_Action item_: Count the lines below that contain the word "knee" and give only the number.

_The records_:
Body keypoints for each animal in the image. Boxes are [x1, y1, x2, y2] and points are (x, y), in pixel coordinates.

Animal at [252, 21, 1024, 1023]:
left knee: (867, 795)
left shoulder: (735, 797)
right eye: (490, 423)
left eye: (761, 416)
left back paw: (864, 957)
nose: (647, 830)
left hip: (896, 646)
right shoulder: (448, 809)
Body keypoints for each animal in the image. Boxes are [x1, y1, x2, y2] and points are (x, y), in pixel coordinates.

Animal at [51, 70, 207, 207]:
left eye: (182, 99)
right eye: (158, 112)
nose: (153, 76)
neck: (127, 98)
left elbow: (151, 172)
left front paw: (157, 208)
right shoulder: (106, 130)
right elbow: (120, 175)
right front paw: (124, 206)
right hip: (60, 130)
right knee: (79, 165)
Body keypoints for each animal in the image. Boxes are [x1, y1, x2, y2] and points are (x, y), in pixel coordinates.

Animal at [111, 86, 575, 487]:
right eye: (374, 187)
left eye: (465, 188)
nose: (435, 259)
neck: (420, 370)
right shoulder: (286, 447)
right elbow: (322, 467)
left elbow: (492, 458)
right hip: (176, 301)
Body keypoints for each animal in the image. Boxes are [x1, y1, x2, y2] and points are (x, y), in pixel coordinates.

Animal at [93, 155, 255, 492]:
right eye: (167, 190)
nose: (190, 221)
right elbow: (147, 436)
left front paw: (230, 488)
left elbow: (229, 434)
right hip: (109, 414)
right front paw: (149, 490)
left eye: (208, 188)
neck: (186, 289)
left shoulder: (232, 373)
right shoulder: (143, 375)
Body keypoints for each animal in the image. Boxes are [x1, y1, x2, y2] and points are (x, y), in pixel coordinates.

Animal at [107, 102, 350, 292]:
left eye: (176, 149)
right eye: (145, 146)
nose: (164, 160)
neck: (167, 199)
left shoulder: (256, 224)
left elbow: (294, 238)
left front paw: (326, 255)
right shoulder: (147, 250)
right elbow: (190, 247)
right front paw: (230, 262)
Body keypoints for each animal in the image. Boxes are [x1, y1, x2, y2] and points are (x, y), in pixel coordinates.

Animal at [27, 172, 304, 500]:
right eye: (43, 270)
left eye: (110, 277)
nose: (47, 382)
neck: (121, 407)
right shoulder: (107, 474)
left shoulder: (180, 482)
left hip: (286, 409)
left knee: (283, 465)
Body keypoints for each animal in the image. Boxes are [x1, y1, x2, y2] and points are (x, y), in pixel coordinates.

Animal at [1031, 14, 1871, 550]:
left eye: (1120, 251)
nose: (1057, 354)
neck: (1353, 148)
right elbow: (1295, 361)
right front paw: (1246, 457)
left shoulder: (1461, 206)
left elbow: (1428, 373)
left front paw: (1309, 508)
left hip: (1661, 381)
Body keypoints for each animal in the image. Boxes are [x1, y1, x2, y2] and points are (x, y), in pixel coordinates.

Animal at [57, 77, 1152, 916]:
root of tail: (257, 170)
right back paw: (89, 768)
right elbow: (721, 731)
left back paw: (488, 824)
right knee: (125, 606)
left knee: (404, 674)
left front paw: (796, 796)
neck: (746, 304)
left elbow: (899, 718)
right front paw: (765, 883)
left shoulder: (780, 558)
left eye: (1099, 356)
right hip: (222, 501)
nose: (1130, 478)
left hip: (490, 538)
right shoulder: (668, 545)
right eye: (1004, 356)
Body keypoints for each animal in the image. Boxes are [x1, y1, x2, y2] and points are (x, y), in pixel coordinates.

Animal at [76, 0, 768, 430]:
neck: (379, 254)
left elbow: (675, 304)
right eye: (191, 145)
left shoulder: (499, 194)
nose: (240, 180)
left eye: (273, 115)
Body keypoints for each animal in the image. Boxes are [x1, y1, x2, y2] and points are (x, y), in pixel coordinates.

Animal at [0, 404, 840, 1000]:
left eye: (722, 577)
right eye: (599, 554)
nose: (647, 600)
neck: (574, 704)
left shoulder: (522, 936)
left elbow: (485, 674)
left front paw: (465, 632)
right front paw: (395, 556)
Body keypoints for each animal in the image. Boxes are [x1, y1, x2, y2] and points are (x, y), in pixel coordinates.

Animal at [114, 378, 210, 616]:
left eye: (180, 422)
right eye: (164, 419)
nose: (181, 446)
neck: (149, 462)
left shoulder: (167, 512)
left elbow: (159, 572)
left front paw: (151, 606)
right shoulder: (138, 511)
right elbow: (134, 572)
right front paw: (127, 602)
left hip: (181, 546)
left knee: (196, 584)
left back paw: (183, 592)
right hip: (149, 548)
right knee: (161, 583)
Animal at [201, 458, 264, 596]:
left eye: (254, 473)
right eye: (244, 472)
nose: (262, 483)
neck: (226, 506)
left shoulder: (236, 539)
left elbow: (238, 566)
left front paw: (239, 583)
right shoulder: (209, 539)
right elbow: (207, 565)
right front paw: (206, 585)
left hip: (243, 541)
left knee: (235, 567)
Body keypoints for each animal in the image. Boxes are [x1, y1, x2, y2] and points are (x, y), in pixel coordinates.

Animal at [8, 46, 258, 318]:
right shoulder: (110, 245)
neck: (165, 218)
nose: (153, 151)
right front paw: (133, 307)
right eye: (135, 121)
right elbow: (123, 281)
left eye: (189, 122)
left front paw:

_Result of the task_: 8